-------- EXCERPTED DATA --------

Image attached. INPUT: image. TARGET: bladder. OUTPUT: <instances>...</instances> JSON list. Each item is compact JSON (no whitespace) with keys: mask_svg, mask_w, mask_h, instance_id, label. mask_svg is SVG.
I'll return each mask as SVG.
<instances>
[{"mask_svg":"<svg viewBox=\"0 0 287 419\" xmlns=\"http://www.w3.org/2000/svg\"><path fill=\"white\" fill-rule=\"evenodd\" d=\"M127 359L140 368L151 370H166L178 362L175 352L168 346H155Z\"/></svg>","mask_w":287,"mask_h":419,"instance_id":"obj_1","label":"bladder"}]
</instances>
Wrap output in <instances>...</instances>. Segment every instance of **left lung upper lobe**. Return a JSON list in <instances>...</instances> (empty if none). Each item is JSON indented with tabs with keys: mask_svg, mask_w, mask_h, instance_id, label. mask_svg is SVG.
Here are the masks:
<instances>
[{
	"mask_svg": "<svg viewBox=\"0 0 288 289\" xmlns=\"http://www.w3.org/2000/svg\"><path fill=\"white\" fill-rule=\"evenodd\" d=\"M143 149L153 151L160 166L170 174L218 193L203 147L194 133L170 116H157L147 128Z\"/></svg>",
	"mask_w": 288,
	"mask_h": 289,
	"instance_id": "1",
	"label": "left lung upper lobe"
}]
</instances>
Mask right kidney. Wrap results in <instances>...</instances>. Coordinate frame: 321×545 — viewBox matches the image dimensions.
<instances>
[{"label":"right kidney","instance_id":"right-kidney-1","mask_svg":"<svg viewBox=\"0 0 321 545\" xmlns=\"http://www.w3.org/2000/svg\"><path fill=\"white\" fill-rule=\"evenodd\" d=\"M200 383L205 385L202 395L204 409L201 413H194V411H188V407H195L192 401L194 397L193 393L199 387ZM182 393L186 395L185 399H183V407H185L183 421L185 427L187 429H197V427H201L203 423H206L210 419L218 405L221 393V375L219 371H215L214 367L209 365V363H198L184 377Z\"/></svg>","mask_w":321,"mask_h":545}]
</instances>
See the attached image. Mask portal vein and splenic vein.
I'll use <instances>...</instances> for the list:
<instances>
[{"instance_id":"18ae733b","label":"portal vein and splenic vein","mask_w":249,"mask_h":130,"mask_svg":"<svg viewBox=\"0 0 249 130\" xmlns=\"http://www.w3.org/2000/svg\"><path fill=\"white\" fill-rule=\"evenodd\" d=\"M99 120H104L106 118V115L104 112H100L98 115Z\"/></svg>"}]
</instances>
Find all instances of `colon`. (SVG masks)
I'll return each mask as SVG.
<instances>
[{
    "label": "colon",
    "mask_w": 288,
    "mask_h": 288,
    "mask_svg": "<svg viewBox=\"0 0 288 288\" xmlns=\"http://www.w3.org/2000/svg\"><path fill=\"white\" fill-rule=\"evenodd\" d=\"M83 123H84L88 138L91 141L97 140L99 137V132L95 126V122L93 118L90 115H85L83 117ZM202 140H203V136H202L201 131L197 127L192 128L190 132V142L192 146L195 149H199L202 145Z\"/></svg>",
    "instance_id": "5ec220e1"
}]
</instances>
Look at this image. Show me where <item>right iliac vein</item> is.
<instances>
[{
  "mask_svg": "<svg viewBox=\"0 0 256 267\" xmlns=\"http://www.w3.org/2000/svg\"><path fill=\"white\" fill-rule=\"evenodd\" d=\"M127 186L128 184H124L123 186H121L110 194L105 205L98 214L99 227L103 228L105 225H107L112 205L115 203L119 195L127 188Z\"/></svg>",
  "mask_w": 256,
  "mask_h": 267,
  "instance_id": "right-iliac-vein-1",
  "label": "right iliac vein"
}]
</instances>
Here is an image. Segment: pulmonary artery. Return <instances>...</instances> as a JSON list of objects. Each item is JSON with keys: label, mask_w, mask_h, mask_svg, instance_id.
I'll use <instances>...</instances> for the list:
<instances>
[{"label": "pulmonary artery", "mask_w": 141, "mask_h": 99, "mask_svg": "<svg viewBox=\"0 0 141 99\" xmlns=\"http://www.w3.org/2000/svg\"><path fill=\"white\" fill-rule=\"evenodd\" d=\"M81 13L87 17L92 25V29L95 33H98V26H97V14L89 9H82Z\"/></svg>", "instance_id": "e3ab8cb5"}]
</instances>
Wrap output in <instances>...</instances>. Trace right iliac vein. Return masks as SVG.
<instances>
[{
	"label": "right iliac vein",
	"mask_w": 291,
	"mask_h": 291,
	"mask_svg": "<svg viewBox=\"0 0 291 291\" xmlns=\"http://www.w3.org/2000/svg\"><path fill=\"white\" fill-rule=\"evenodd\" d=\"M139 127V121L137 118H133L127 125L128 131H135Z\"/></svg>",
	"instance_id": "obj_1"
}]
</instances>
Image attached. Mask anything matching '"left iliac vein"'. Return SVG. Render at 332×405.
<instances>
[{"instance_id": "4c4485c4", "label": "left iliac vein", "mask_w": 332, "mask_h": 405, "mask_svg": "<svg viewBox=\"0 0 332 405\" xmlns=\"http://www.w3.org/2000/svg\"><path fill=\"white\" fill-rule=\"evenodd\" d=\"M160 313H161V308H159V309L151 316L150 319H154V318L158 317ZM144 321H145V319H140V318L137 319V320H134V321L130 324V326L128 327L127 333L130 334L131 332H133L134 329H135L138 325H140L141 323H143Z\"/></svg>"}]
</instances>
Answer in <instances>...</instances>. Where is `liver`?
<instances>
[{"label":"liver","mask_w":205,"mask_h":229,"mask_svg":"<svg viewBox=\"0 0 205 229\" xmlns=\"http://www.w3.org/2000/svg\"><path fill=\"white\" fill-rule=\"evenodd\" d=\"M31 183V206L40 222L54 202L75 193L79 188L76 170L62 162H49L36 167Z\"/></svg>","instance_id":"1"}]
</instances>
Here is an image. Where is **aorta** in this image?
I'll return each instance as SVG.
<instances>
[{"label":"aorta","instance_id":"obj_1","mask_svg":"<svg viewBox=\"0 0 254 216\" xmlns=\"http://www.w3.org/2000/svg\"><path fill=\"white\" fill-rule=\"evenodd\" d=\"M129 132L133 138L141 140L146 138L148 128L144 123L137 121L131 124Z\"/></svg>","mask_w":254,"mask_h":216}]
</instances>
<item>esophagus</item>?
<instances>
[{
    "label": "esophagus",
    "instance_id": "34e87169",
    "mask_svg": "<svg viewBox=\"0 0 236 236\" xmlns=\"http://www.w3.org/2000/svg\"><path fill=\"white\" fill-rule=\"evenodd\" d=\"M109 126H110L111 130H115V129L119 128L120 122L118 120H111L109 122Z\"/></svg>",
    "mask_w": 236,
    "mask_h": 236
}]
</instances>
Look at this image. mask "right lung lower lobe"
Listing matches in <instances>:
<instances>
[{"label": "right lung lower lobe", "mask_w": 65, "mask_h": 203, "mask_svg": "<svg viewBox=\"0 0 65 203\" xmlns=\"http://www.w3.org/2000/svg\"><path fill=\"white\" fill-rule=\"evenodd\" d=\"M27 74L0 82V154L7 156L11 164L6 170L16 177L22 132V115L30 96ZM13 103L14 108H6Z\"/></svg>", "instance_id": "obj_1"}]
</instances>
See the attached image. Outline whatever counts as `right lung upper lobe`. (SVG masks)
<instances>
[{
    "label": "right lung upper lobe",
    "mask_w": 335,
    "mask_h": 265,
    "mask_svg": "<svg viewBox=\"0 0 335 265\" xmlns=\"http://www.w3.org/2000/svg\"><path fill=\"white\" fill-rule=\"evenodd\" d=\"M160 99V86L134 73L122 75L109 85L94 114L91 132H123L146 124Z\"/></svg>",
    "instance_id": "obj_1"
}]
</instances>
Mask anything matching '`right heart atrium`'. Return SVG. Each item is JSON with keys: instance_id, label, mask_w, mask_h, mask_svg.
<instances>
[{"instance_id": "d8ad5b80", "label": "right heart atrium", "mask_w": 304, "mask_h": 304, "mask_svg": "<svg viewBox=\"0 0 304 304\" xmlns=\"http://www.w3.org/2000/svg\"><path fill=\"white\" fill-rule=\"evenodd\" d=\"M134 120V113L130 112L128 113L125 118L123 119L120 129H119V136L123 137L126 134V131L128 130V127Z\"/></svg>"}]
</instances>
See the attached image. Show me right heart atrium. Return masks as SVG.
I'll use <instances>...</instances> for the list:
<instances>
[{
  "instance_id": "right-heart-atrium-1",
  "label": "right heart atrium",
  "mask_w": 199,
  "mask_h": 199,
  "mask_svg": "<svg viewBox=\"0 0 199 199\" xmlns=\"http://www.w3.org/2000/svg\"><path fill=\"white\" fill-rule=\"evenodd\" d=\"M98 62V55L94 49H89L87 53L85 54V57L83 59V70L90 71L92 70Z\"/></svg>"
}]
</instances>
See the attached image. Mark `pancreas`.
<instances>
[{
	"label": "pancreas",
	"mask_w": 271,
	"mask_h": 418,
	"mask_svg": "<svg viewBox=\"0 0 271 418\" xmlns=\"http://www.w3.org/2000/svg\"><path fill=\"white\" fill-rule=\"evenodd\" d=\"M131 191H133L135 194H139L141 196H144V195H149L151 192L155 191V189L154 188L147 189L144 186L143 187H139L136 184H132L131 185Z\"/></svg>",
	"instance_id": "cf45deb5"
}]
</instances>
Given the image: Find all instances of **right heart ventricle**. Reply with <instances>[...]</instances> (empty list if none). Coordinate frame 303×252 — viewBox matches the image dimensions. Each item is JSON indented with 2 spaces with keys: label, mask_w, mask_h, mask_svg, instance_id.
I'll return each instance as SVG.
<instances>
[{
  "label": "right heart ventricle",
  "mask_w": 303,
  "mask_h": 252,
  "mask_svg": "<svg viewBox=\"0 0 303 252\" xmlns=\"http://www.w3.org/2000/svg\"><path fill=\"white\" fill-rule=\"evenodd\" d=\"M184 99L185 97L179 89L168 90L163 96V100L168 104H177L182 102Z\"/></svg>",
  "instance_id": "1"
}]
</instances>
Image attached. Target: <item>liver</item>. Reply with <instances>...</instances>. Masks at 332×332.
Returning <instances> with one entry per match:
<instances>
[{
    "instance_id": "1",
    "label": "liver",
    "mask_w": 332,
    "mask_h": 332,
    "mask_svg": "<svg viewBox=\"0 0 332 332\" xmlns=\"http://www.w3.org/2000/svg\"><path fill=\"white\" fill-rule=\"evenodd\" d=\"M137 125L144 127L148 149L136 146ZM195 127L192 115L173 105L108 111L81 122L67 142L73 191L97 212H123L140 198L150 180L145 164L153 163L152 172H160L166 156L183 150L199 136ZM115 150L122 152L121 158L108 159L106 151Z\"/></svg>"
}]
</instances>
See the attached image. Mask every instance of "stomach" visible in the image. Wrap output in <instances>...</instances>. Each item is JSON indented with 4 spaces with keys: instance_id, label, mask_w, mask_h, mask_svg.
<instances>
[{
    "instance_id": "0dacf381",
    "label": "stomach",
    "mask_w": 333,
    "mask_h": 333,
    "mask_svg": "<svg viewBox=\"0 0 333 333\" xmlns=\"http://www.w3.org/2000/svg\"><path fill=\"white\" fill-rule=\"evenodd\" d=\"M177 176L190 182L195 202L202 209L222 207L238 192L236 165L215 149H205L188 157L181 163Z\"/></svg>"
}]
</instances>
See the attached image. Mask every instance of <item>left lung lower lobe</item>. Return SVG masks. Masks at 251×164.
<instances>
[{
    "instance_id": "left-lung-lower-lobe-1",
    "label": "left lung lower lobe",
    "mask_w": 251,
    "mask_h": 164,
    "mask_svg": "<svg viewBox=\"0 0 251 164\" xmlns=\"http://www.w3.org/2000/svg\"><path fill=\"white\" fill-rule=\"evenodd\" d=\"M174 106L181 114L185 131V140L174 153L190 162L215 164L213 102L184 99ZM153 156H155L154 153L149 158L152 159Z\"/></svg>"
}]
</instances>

--------

◆ EXERCISE REQUIREMENTS
Copy out in full every line of the listing above that contains the word "Show". Match the word case-sensitively.

◆ RESULT OF THE TASK
Look at this image. Show me where <item>right iliac vein</item> is.
See the attached image. Show me right heart atrium. Return masks as SVG.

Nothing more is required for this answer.